▶ _WHAT NEEDS TO BE DONE_
Would you copy, word for word, every line below between the line holding "order: Hymenoptera" and the line holding "family: Tarsiidae", both of those lines included?

▶ _RECORDS FOR THIS EXERCISE_

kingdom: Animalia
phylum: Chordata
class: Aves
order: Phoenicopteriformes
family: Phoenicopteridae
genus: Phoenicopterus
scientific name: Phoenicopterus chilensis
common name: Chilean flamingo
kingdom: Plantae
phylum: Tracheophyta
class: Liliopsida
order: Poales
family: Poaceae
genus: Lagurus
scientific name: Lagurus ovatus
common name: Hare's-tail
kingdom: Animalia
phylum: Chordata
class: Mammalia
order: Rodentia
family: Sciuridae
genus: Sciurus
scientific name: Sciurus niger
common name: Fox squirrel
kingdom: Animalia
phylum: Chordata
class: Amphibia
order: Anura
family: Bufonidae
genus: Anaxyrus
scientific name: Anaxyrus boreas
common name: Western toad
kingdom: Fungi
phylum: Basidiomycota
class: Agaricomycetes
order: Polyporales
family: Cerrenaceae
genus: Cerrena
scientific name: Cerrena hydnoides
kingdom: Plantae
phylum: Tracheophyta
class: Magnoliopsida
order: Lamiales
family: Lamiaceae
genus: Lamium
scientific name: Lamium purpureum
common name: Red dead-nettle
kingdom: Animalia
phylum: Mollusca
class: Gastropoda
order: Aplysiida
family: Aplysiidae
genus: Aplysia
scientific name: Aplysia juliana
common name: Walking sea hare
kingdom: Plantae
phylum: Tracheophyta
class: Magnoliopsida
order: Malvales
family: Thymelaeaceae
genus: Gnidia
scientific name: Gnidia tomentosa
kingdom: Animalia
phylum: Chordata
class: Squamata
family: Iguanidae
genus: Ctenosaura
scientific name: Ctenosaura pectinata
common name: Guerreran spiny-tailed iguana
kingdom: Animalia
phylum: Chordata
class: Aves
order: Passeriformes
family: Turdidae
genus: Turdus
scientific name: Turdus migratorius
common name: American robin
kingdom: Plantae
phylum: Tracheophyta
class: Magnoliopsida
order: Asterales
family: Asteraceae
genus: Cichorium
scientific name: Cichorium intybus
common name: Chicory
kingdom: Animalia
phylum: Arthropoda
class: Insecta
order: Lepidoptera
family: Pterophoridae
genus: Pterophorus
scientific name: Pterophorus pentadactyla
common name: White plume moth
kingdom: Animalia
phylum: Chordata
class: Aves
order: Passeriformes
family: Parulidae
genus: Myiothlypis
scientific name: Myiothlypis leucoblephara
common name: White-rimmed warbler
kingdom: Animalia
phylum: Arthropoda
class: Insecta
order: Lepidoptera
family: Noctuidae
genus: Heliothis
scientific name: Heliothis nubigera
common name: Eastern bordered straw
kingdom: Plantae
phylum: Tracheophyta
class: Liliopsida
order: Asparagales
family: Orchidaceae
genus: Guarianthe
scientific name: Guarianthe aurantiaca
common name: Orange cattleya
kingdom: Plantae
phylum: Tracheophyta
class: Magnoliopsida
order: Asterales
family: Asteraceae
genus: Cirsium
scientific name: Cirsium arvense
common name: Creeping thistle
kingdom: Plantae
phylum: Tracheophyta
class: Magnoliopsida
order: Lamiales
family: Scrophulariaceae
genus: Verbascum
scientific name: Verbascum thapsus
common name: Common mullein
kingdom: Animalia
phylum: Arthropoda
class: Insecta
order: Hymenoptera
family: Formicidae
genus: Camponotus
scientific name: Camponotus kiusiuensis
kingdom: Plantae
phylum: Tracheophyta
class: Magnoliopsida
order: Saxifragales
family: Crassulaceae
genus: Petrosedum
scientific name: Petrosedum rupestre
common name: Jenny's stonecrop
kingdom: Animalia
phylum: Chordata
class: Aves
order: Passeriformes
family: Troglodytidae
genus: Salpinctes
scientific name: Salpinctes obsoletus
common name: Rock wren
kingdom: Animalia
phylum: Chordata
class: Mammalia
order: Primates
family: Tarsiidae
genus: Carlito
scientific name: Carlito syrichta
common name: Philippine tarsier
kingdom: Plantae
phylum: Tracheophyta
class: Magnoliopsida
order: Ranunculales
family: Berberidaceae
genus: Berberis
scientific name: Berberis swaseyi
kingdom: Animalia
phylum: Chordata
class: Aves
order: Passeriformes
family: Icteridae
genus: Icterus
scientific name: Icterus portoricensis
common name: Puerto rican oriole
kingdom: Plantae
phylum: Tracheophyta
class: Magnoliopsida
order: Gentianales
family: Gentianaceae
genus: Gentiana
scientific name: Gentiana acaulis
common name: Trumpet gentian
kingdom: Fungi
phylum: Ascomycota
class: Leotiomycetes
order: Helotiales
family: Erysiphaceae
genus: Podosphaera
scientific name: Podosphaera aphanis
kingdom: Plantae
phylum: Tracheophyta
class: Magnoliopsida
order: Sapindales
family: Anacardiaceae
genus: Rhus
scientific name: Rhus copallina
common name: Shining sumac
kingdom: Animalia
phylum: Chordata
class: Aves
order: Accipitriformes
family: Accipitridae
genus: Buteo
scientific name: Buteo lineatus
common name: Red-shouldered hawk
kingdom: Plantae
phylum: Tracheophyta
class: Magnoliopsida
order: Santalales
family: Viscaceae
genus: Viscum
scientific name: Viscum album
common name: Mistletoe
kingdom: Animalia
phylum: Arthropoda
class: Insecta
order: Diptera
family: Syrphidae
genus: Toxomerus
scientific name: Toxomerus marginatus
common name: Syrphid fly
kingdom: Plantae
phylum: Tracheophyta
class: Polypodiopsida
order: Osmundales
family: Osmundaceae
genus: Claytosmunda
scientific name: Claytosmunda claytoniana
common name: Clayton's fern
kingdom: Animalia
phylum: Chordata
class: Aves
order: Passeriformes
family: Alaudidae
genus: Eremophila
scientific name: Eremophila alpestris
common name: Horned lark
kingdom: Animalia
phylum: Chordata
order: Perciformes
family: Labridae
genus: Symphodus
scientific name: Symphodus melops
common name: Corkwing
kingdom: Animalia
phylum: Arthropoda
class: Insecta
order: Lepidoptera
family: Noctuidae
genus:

▶ _REPLY_
order: Hymenoptera
family: Formicidae
genus: Camponotus
scientific name: Camponotus kiusiuensis
kingdom: Plantae
phylum: Tracheophyta
class: Magnoliopsida
order: Saxifragales
family: Crassulaceae
genus: Petrosedum
scientific name: Petrosedum rupestre
common name: Jenny's stonecrop
kingdom: Animalia
phylum: Chordata
class: Aves
order: Passeriformes
family: Troglodytidae
genus: Salpinctes
scientific name: Salpinctes obsoletus
common name: Rock wren
kingdom: Animalia
phylum: Chordata
class: Mammalia
order: Primates
family: Tarsiidae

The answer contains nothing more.